もっと詳しく知りたいですね。まだこの段階ではなんとも言えませんが、色々な展望が開けていく可能性があります。
プラスのこともマイナスのことも、出来るだけオープンに、それが最終的な解決に繋がると、私は信じる。
歴史。論点。 (ぐー)
2017-10-05 15:24:50
薫風亭さん、こんにちは。
私は、歴史の考察とか結構好きです。遠い昔、史学科で卒論出しました。でも、日本史は中学生レベルです。社会人になってからは読書もしていないから知らないことばかりで、薫風亭さんの記事を読んでは、「へえー、そういう説もあるんだー。」と新しい見方を知るのがとても面白いですし、それ以前の問題として、まずは「へえー、そんなことがあったんだー。」という所からのスタートだったりすることも多いです。とても楽しく勉強させてもらってます(ペコリ)。

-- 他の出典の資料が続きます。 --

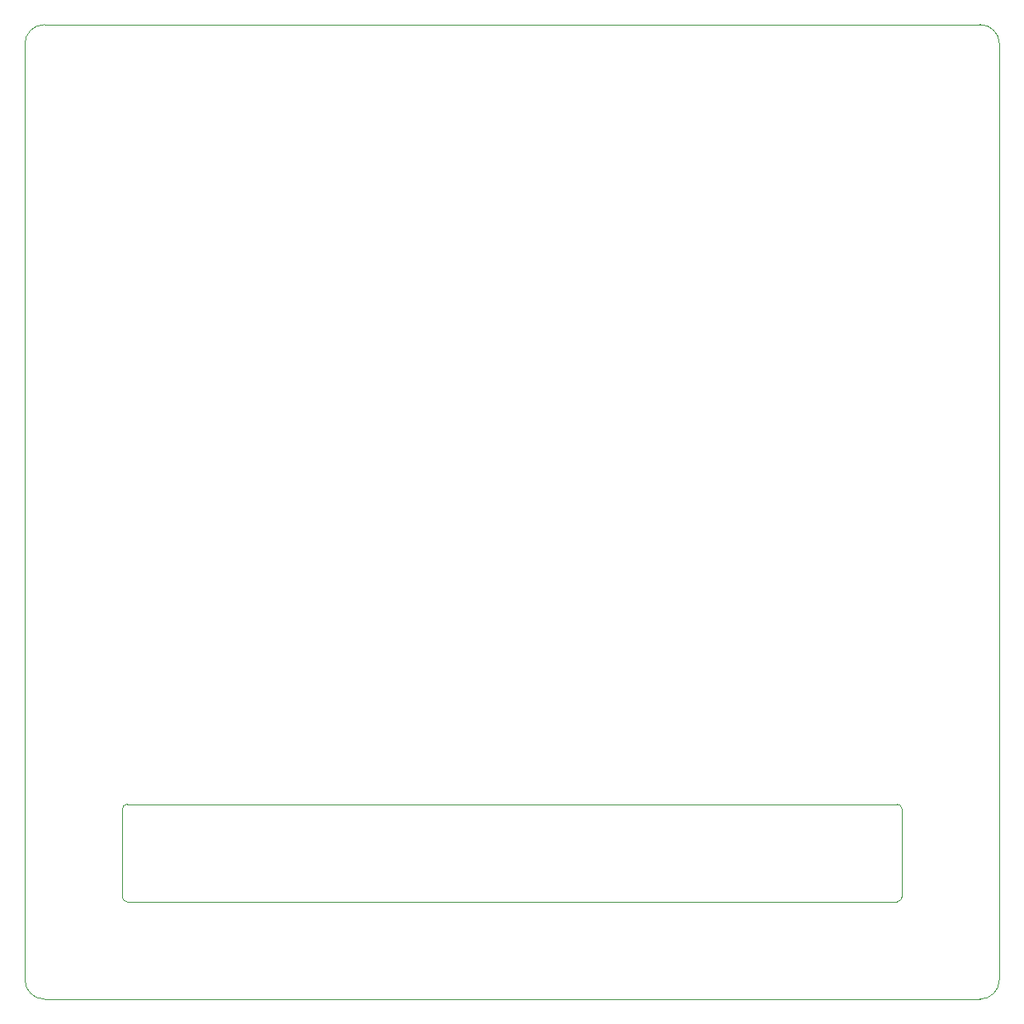
<source format=gbr>
%TF.GenerationSoftware,KiCad,Pcbnew,7.0.2-6a45011f42~172~ubuntu22.04.1*%
%TF.CreationDate,2023-05-30T13:32:28+12:00*%
%TF.ProjectId,THE_BRAWN-20A_POWER_FIXTURE,5448455f-4252-4415-974e-2d3230415f50,v1.0*%
%TF.SameCoordinates,Original*%
%TF.FileFunction,Profile,NP*%
%FSLAX46Y46*%
G04 Gerber Fmt 4.6, Leading zero omitted, Abs format (unit mm)*
G04 Created by KiCad (PCBNEW 7.0.2-6a45011f42~172~ubuntu22.04.1) date 2023-05-30 13:32:28*
%MOMM*%
%LPD*%
G01*
G04 APERTURE LIST*
%TA.AperFunction,Profile*%
%ADD10C,0.100000*%
%TD*%
G04 APERTURE END LIST*
D10*
X172000000Y-190000000D02*
X268000000Y-190000000D01*
X180500000Y-180000000D02*
X259500000Y-180000000D01*
X268000000Y-90000000D02*
X172000000Y-90000000D01*
X270000000Y-92000000D02*
G75*
G03*
X268000000Y-90000000I-2000000J0D01*
G01*
X170000000Y-188000000D02*
G75*
G03*
X172000000Y-190000000I2000000J0D01*
G01*
X180000000Y-179500000D02*
G75*
G03*
X180500000Y-180000000I500000J0D01*
G01*
X270000000Y-188000000D02*
X270000000Y-92000000D01*
X260000000Y-170500000D02*
G75*
G03*
X259500000Y-170000000I-500000J0D01*
G01*
X268000000Y-190000000D02*
G75*
G03*
X270000000Y-188000000I0J2000000D01*
G01*
X180500000Y-170000000D02*
X259500000Y-170000000D01*
X180000000Y-170500000D02*
X180000000Y-179500000D01*
X259500000Y-180000000D02*
G75*
G03*
X260000000Y-179500000I0J500000D01*
G01*
X260000000Y-170500000D02*
X260000000Y-179500000D01*
X172000000Y-90000000D02*
G75*
G03*
X170000000Y-92000000I0J-2000000D01*
G01*
X180500000Y-170000000D02*
G75*
G03*
X180000000Y-170500000I0J-500000D01*
G01*
X170000000Y-92000000D02*
X170000000Y-188000000D01*
M02*

</source>
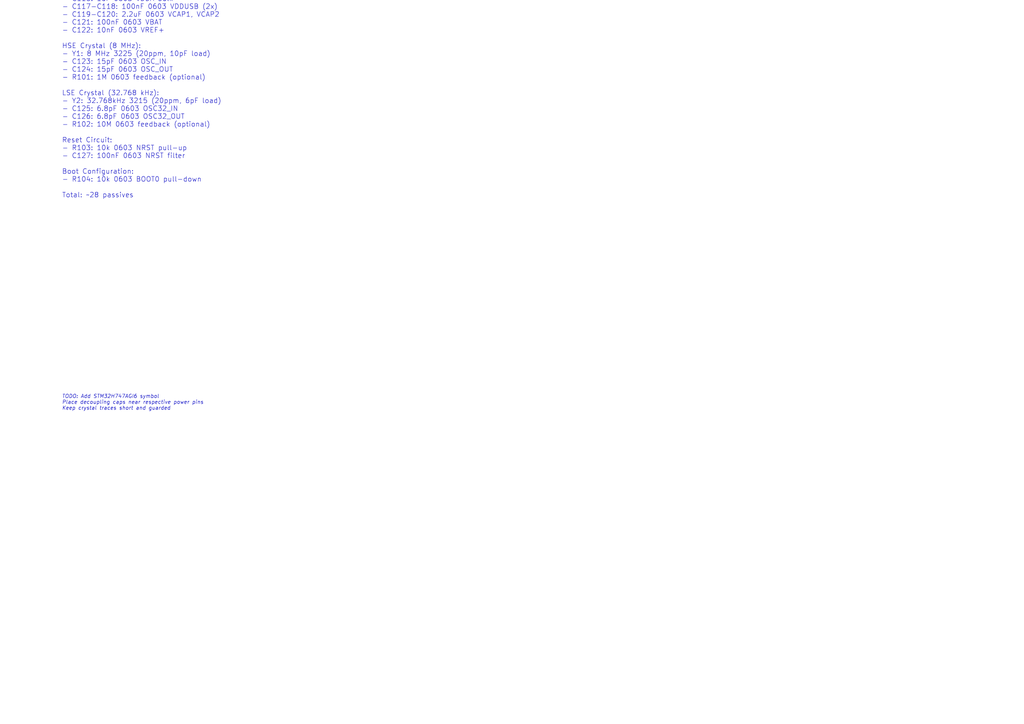
<source format=kicad_sch>
(kicad_sch
	(version 20231120)
	(generator "eeschema")
	(generator_version "8.0")
	(uuid "sec01-0001-0002-0003-000000000001")
	(paper "A3")
	(title_block
		(title "Section 01: MCU Core")
		(date "2026-01-28")
		(rev "0.1")
		(company "IMSAFE Project")
		(comment 1 "STM32H747AGI6 Dual-Core MCU")
		(comment 2 "LQFP-176 with decoupling, crystals, reset")
	)

	(lib_symbols)

	(text "MCU Core Section\n\nMain Component:\n- U1: STM32H747AGI6 (LQFP-176)\n\nPower Supply Decoupling (per ST AN4661):\n- C101: 4.7uF 0805 VDD bulk (near pin 1)\n- C102-C111: 100nF 0603 each VDD pin (10x)\n- C112-C115: 100nF 0603 each VDDA pin (4x)\n- C116: 1uF 0603 VDDA bulk\n- C117-C118: 100nF 0603 VDDUSB (2x)\n- C119-C120: 2.2uF 0603 VCAP1, VCAP2\n- C121: 100nF 0603 VBAT\n- C122: 10nF 0603 VREF+\n\nHSE Crystal (8 MHz):\n- Y1: 8 MHz 3225 (20ppm, 10pF load)\n- C123: 15pF 0603 OSC_IN\n- C124: 15pF 0603 OSC_OUT\n- R101: 1M 0603 feedback (optional)\n\nLSE Crystal (32.768 kHz):\n- Y2: 32.768kHz 3215 (20ppm, 6pF load)\n- C125: 6.8pF 0603 OSC32_IN\n- C126: 6.8pF 0603 OSC32_OUT\n- R102: 10M 0603 feedback (optional)\n\nReset Circuit:\n- R103: 10k 0603 NRST pull-up\n- C127: 100nF 0603 NRST filter\n\nBoot Configuration:\n- R104: 10k 0603 BOOT0 pull-down\n\nTotal: ~28 passives"
		(exclude_from_sim no)
		(at 25.4 25.4 0)
		(effects
			(font
				(size 2 2)
			)
			(justify left)
		)
		(uuid "sec01-text-001")
	)

	(text "TODO: Add STM32H747AGI6 symbol\nPlace decoupling caps near respective power pins\nKeep crystal traces short and guarded"
		(exclude_from_sim no)
		(at 25.4 165.1 0)
		(effects
			(font
				(size 1.5 1.5)
				(italic yes)
			)
			(justify left)
		)
		(uuid "sec01-todo-001")
	)
)

</source>
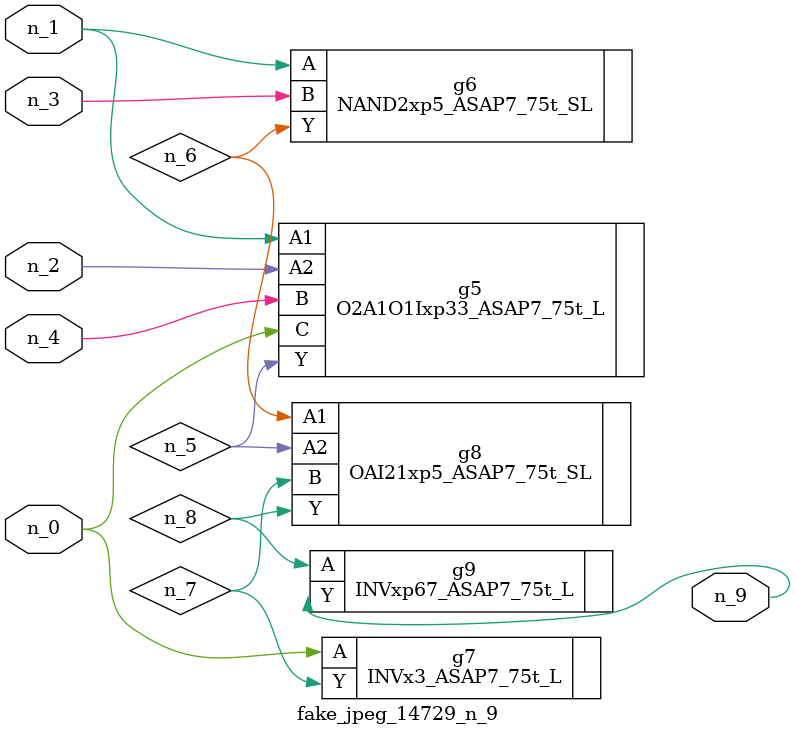
<source format=v>
module fake_jpeg_14729_n_9 (n_3, n_2, n_1, n_0, n_4, n_9);

input n_3;
input n_2;
input n_1;
input n_0;
input n_4;

output n_9;

wire n_8;
wire n_6;
wire n_5;
wire n_7;

O2A1O1Ixp33_ASAP7_75t_L g5 ( 
.A1(n_1),
.A2(n_2),
.B(n_4),
.C(n_0),
.Y(n_5)
);

NAND2xp5_ASAP7_75t_SL g6 ( 
.A(n_1),
.B(n_3),
.Y(n_6)
);

INVx3_ASAP7_75t_L g7 ( 
.A(n_0),
.Y(n_7)
);

OAI21xp5_ASAP7_75t_SL g8 ( 
.A1(n_6),
.A2(n_5),
.B(n_7),
.Y(n_8)
);

INVxp67_ASAP7_75t_L g9 ( 
.A(n_8),
.Y(n_9)
);


endmodule
</source>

かつての私も、卒論のテーマを決める際、従来の傾向である「支配する側からの史観」でモノを言うことに魅力を感じず、「歴史に埋もれがちなサイドにスポットライトをあてて、史実を分析・解釈してみる」っていう方向で書けたらいいなー、と思って、取り組んでみました。だから、「偏重というフィルターを外した、もう少し不公平のない考察をしてみたい」という思いには、とても共感できます。
Unknown (薫風亭奥大道)
2017-10-05 23:50:32
ぐーさん、ありがと。
歴史は視点ですから、どこに視点を置くかによって見え方はまったくちがってくるものです。だからできるだけ多角的な視野から眺めてみる必要があると思うんです。でも歴史は往々にして勝者の視点から作られるものだし、勝者は己に都合の悪いことは、粉飾するか隠ぺいするかしたがるものらしい。
だから、敗者の視点から揺さぶりをかけてやる必要があるとおもっているんです。
どちらか一方が善で、どちらか一方が悪だなんて言うつもりはさらさらないです。だってそれすらも、視点によってかわるんですから。
でも和解できるものならば、早く和解すべきだとは思っています。ただ和解するために、歴史的事実をうやむやにしてしまってはいけないんです。それをごっちゃにしてはいけない。